Mais au delà du cyber-harcèlement, cette affaire a relancé le débat de l'homophobie dans les banlieues. Certains, soudainement très sensibles aux droits des personnes LGBT, ont tenté de s'emparer du sujet. "Des réactionnaires y ont vu une nouvelle occasion de stigmatiser, encore une fois les banlieues, en disant que l'homophobie s'y exprimait de manière plus violente qu'ailleurs", raconte Jérémy Faledam à TÊTU. "Mais l'homophobie est partout, dans tous les milieux sociaux." 

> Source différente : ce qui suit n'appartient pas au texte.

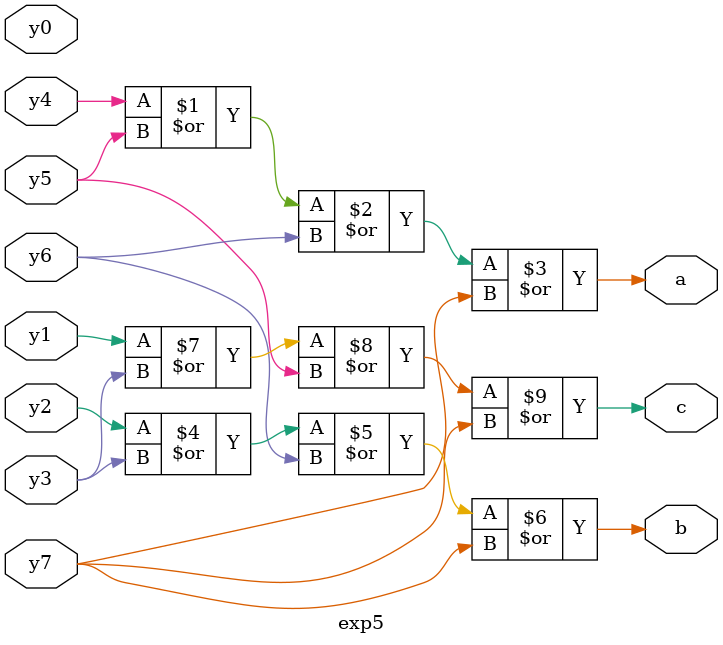
<source format=v>
module exp5(a,b,c,y0,y1,y2,y3,y4,y5,y6,y7);
input y0,y1,y2,y3,y4,y5,y6,y7;
output a,b,c;
assign a= ( y4 | y5 | y6 | y7);
assign b= ( y2 | y3 | y6 | y7);
assign c= ( y1 | y3 | y5 | y7);
endmodule
</source>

La communauté LGBT divisée

Mais cette position n'est pas partagée par tout le monde, même au sein de la communauté LGBT. Interrogé par Atlantico, Mehdi Aifa est président fondateur de l'Amicale des Jeunes du Refuge considère que cet outing forcé est beaucoup plus qu'un "jeu d'ado". "Il s'agit là d'une mise à l'index pour rappeler à tout un quartier que l'homosexualité et par extension les homosexuels n'y ont pas leur place et qu'ils feraient mieux de bien se cacher ou de fuir." 

Si cette interprétation n'engage que son auteur, force est de constater que l'invisibilisation est toujours de mise pour les personnes LGBT en banlieue, comme le révélait une enquête parue dans le numéro 220 de notre magazine. Et les associations ne se sont emparées du sujet que récemment. SOS Homophobie vient de lancer un groupe "Au delà du périph" pour développer des actions "globales" de sensibilisation, de prévention, et assurer davantage de visibilité aux personnes LGBTI dans les zones périurbaines. La Pride de Saint-Denis, lancée pour la première fois cette année, fait aussi partie des initiatives ayant pour but de donner davantage d'espace aux personnes LGBTI en banlieue.